Curae Law’s cost-effective demand letters produce a much higher volume of debt recoveries for our clients than legal action. For one reason, some recipients settle claims they might otherwise dispute simply to protect their credit rating. But what if you could force a slow-paying corporation to pay up or risk being wound up? And at minimal cost for your trouble?
Such is the power of a statutory demand.
If a corporation (a public or proprietary limited company) owes you more than $2,000 you may serve it with a statutory demand pursuant to section 459E of the Corporations Act. You must verify your demand by an affidavit if you have not already obtained a judgment. It’s important to get the formalities right to avoid your demand quashed on a technicality.

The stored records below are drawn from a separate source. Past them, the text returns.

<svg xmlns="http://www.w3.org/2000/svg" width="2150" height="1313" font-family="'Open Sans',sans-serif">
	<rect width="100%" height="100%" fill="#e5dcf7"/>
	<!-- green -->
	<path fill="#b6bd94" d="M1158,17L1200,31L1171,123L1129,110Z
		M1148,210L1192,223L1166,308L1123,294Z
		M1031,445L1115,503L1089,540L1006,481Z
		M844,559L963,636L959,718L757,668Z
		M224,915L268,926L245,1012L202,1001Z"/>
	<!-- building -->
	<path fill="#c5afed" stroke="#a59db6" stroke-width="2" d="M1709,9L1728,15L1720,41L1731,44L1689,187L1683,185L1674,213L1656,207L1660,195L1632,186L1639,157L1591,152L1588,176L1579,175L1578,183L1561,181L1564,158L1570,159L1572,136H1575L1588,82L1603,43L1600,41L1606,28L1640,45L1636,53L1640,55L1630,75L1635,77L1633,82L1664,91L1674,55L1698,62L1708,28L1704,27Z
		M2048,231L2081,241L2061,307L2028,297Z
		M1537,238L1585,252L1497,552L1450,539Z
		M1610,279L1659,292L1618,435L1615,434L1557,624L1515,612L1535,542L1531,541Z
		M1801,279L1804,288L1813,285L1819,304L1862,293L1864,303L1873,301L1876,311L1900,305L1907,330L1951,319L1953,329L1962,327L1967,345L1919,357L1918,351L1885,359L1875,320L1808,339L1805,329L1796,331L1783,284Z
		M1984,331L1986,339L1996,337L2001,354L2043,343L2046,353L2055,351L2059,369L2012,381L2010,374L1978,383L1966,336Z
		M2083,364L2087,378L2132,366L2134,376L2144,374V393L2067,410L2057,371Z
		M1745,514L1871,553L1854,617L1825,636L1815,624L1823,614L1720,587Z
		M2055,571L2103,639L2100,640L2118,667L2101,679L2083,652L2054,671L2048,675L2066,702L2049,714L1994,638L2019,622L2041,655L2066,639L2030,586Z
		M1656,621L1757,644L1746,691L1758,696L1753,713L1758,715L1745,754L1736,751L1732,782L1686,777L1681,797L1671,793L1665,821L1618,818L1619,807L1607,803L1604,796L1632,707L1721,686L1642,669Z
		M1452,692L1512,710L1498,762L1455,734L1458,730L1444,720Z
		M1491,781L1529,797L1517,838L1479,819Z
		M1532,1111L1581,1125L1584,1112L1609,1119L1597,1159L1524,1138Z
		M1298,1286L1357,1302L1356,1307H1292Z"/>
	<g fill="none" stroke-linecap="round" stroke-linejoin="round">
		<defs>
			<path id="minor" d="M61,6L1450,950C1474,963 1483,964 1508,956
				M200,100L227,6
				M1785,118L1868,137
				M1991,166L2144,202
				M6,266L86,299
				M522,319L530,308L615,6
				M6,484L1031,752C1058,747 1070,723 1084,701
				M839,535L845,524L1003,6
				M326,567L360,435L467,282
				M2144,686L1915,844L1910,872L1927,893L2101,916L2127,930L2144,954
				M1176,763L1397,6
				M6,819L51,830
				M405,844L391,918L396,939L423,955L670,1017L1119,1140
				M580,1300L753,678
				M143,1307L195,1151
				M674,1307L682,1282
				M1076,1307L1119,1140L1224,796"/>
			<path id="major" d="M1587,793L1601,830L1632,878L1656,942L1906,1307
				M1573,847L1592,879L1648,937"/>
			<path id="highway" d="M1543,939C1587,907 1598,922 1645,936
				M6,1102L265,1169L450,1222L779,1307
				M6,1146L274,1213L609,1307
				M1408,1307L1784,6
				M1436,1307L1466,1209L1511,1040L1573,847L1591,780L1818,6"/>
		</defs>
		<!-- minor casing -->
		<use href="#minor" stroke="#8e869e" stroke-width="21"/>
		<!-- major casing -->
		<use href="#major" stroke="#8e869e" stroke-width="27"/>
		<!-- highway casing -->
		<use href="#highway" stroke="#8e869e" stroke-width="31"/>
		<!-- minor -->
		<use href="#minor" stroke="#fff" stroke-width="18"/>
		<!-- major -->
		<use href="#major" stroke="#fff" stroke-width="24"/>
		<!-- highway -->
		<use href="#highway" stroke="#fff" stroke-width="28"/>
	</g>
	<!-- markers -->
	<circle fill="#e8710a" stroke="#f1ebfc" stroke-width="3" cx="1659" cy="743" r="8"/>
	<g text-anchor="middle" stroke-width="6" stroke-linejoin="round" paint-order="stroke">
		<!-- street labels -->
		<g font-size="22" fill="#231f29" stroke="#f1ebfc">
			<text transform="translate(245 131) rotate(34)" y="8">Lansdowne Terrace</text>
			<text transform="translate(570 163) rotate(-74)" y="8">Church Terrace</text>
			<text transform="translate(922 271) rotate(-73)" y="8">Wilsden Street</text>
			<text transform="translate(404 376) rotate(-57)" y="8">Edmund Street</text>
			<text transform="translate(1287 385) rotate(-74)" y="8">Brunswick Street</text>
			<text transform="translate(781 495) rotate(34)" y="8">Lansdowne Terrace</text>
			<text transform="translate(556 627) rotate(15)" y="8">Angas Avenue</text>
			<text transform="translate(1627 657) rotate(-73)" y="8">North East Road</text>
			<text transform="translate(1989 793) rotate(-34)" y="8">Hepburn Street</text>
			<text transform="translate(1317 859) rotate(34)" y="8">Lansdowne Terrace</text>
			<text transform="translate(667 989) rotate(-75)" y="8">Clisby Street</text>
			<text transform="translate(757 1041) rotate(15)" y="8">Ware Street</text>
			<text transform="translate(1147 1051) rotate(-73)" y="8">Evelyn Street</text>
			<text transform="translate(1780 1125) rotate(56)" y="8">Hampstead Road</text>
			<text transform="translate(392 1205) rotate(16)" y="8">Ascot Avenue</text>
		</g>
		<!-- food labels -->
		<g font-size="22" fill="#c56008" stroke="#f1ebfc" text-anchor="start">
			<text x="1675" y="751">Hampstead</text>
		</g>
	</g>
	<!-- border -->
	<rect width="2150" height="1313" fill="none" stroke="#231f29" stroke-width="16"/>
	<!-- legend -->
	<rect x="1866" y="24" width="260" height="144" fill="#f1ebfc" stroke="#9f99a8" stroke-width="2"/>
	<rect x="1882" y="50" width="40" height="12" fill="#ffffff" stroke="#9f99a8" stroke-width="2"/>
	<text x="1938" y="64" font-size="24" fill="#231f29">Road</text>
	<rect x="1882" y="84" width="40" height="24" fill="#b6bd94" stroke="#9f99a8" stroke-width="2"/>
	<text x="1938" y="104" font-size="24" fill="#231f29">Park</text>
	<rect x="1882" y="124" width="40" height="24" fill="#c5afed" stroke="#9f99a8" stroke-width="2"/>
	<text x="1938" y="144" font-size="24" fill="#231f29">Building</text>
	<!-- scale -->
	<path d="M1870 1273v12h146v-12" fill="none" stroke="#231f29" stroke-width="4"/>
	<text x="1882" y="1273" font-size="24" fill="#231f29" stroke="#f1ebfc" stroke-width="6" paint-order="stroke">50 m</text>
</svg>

Once served, the corporation has 21 days to either:
- pay the debt; or
- apply to the Supreme Court or Federal Court to have your demand set aside.
If it fails to act, any creditor may then apply to the Court for the corporation to be wound up and a liquidator appointed. The corporation can no longer dispute the merits of your claim.
Liquidation is the corporate equivalent of death. Whilst some corporations might defend debt collection proceedings if only for delay, few are prepared to risk their very existence for the sake of non-payment.
Statutory demands are relatively inexpensive. Unlike court writs and summonses, they are not publicly reported – so the threat of unwanted publicity from a writ or summons remains potent. Only the Supreme Court or the Federal Court can set them aside – so there’s no incentive for the debtor to incur the costs involved (around $6,000) unless there is a genuine dispute.
Of course, statutory demands are not always the solution. You must be sure that there is no reasonable defence to your claim. Otherwise you may end up paying the costs of setting your demand aside.
This said, statutory demands are an effective and little understood weapon in the battle to collect slow debts.